Was macht ein Syndikusrechtsanwalt?
Die Arbeit besteht zu einem großen Teil aus Vertragsarbeit. In Software- und IT-Unternehmen sind das Software-Überlassungs- und Pflegeverträge, SaaS- und Cloud-Verträge, Projektverträge nach agilen Modellen, Auftragsverarbeitungsverträge, Lizenz- und Distributionsvereinbarungen sowie Rahmenverträge mit Großkunden und öffentlichen Auftraggebern. Entwürfe der Gegenseite werden geprüft, kommentiert, in Verhandlungen verteidigt oder abgeräumt. Dazu kommen Fragen des Datenschutzrechts, der Open-Source-Compliance, des Urheber- und Markenrechts, des Arbeitsrechts bei Einstellungen und Kündigungen sowie zunehmend regulatorische Themen wie NIS2, der AI Act oder Cyberresilienzvorgaben.

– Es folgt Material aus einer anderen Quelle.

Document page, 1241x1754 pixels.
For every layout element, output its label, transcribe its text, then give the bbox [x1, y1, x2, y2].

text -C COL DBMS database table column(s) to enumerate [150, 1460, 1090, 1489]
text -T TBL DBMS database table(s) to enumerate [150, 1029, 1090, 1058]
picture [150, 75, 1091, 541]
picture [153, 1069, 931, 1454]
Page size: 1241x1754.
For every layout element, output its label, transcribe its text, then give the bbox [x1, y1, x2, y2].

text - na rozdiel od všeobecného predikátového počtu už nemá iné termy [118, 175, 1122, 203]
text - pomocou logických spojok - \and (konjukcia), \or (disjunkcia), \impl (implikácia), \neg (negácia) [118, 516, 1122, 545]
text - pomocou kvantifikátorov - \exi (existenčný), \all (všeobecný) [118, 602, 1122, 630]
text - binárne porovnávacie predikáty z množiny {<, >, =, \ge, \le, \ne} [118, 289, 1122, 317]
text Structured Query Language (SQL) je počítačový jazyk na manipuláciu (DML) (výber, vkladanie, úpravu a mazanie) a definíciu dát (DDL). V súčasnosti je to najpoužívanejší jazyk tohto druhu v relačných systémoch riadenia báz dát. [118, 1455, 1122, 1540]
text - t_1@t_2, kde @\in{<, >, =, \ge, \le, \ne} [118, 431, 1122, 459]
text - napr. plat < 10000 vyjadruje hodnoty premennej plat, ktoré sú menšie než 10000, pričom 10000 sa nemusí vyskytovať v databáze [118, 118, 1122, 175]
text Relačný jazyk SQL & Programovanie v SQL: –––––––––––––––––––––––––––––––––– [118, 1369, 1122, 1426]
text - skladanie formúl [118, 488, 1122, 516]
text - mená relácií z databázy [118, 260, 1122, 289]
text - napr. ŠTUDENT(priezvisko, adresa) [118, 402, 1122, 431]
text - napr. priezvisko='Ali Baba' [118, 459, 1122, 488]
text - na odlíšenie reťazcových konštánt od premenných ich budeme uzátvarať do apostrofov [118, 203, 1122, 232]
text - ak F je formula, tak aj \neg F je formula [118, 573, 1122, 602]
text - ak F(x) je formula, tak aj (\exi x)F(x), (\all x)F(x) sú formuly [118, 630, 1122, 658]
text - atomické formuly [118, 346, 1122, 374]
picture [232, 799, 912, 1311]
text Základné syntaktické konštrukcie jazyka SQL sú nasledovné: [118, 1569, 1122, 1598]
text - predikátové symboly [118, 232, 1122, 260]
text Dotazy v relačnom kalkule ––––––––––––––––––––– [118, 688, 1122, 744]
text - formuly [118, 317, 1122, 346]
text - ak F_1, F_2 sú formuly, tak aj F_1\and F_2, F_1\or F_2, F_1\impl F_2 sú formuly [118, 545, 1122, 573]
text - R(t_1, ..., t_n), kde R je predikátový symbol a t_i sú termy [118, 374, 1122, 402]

Ein zweiter Teil ist Beratung im laufenden Betrieb: Vertrieb, Produktentwicklung, Einkauf und Geschäftsführung stellen Fragen und brauchen eine Antwort, die im Zweifel heute noch trägt. Syndikusrechtsanwälte schreiben interne Richtlinien, schulen Mitarbeitende, steuern externe Kanzleien und begleiten Streitigkeiten, Betriebsprüfungen oder Behördenanfragen. Wer in einer größeren Rechtsabteilung arbeitet, hat ein Fachgebiet; in kleinen Unternehmen ist man für alles zuständig, was juristisch aussieht.
Wie wird man Syndikusrechtsanwalt?
Der Weg führt über das Studium der Rechtswissenschaft mit erster juristischer Prüfung, das zweijährige Referendariat und das zweite Staatsexamen. Erst damit ist man Volljurist. Für die Bezeichnung Syndikusrechtsanwalt ist zusätzlich die Zulassung durch die Rechtsanwaltskammer nötig; sie setzt eine anwaltlich geprägte Tätigkeit im Anstellungsverhältnis voraus und ermöglicht unter anderem die Mitgliedschaft im anwaltlichen Versorgungswerk. Ein Quereinstieg ohne zweites Staatsexamen ist nicht möglich, wohl aber ein Wechsel aus der Kanzlei ins Unternehmen, was der häufigste Weg ist. Für IT-Rechtsabteilungen helfen ein Fachanwaltstitel für IT-Recht, LL.M.-Abschlüsse, technisches Grundverständnis und gutes Englisch, weil Verträge und Konzernkommunikation oft englischsprachig sind.
Was der Beruf verlangt
Die Ausbildung ist lang und die Examina sind hart; die Noten entscheiden weiterhin über den Zugang zu den attraktiven Positionen. Im Unternehmen ist der Druck anders als in der Kanzlei: keine Stundenerfassung, aber Verantwortung für Entscheidungen, die sofort wirken. Deadlines im Vertrieb kollidieren regelmäßig mit dem Wunsch nach sorgfältiger Prüfung, und wer zu oft nur Bedenken formuliert, wird umgangen. Notwendig ist deshalb die Fähigkeit, Risiken zu gewichten und verständlich zu erklären, statt Gutachten zu schreiben.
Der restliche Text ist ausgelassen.